Liver function tests (ALT, i.e. alanine amino transferase) should be done on all patients when nevirapine is started and also should be checked if a patient on efavirenz or nevirapine develops a rash or symptoms of hepatitis.

Hepatitis is usually caused by nevirapine.

Note
Nevirapine causes asymptomatic hepatitis in 10% and clinical hepatitis in 1% of patients. Nevirapine plus TB treatment increases the risk of severe rash and hepatitis. d4T and co-trimoxazole may also cause hepatitis with raised enzymes. Nucleoside reverse transcriptase inhibitors may cause a fatty liver (steatosis).

4-43 What are the clinical signs of hepatitis?

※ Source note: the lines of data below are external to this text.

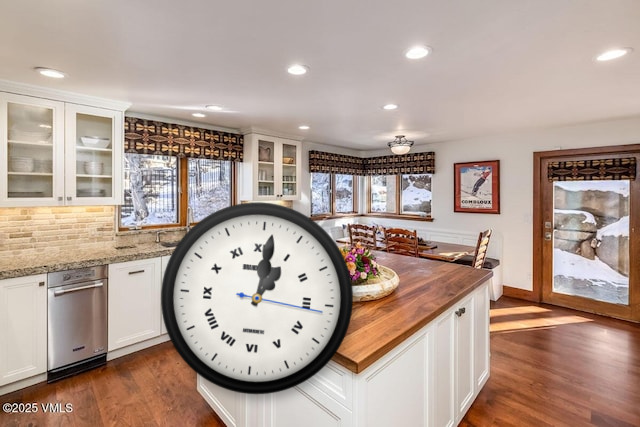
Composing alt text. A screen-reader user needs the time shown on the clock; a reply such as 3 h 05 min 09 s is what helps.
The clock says 1 h 01 min 16 s
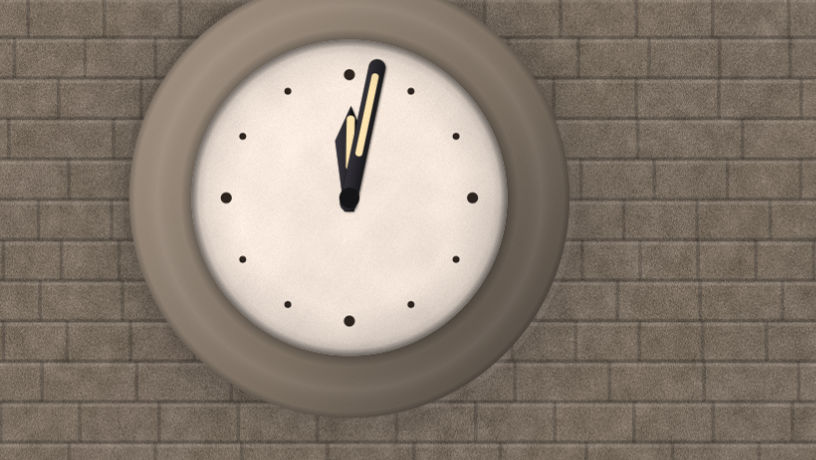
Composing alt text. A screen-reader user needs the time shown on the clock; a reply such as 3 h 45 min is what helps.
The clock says 12 h 02 min
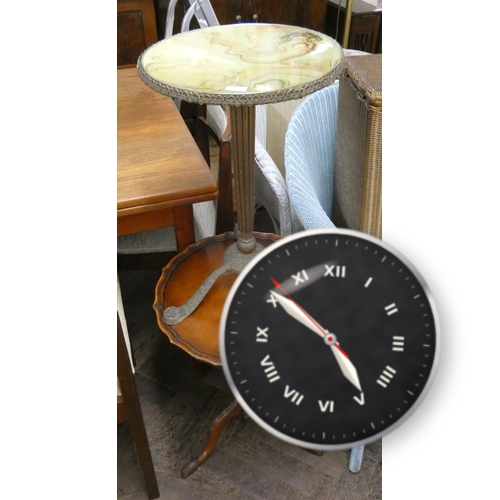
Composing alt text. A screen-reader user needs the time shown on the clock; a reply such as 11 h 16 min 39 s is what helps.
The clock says 4 h 50 min 52 s
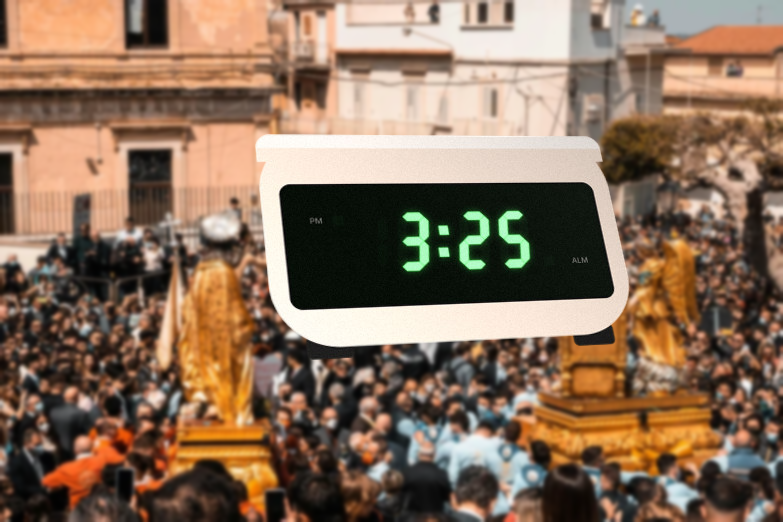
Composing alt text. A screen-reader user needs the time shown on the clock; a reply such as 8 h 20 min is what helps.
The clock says 3 h 25 min
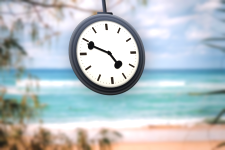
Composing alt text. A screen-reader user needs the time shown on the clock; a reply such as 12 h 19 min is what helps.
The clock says 4 h 49 min
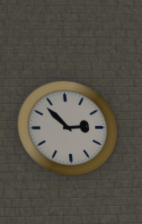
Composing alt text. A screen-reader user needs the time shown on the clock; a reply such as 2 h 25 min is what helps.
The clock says 2 h 53 min
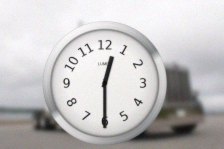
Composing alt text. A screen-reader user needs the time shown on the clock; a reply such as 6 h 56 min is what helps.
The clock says 12 h 30 min
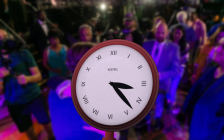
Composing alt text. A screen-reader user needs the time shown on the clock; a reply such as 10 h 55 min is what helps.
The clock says 3 h 23 min
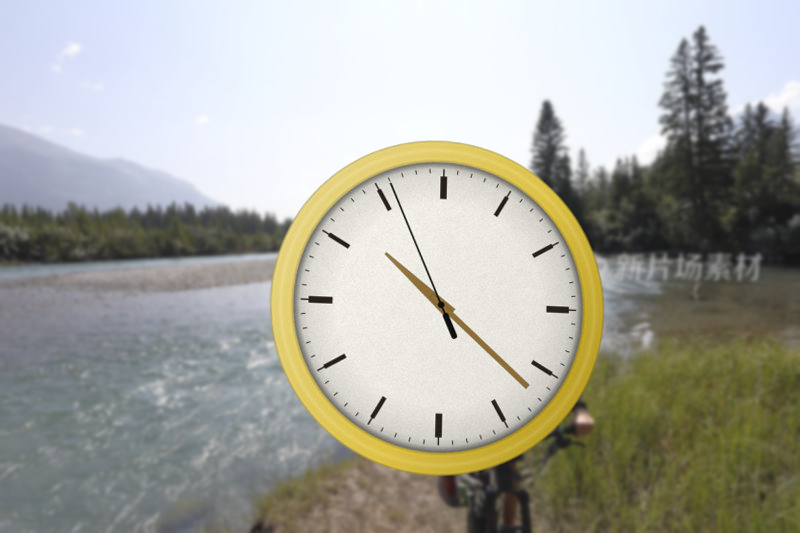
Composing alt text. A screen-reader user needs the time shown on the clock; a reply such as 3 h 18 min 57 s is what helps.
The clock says 10 h 21 min 56 s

Hepatitis may be clinical (nausea, loss of appetite, jaundice, enlarged liver, itching and abdominal pain) or asymptomatic (when it is diagnosed by finding raised liver enzymes in the blood without any clinical signs of hepatitis). An ALT level above three times normal (normal below 40 iu/l) indicates an increased risk of hepatitis.

Note
Liver damage can be severe and permanent, but rarely fatal.

4-44 What is the management of a patient with hepatitis?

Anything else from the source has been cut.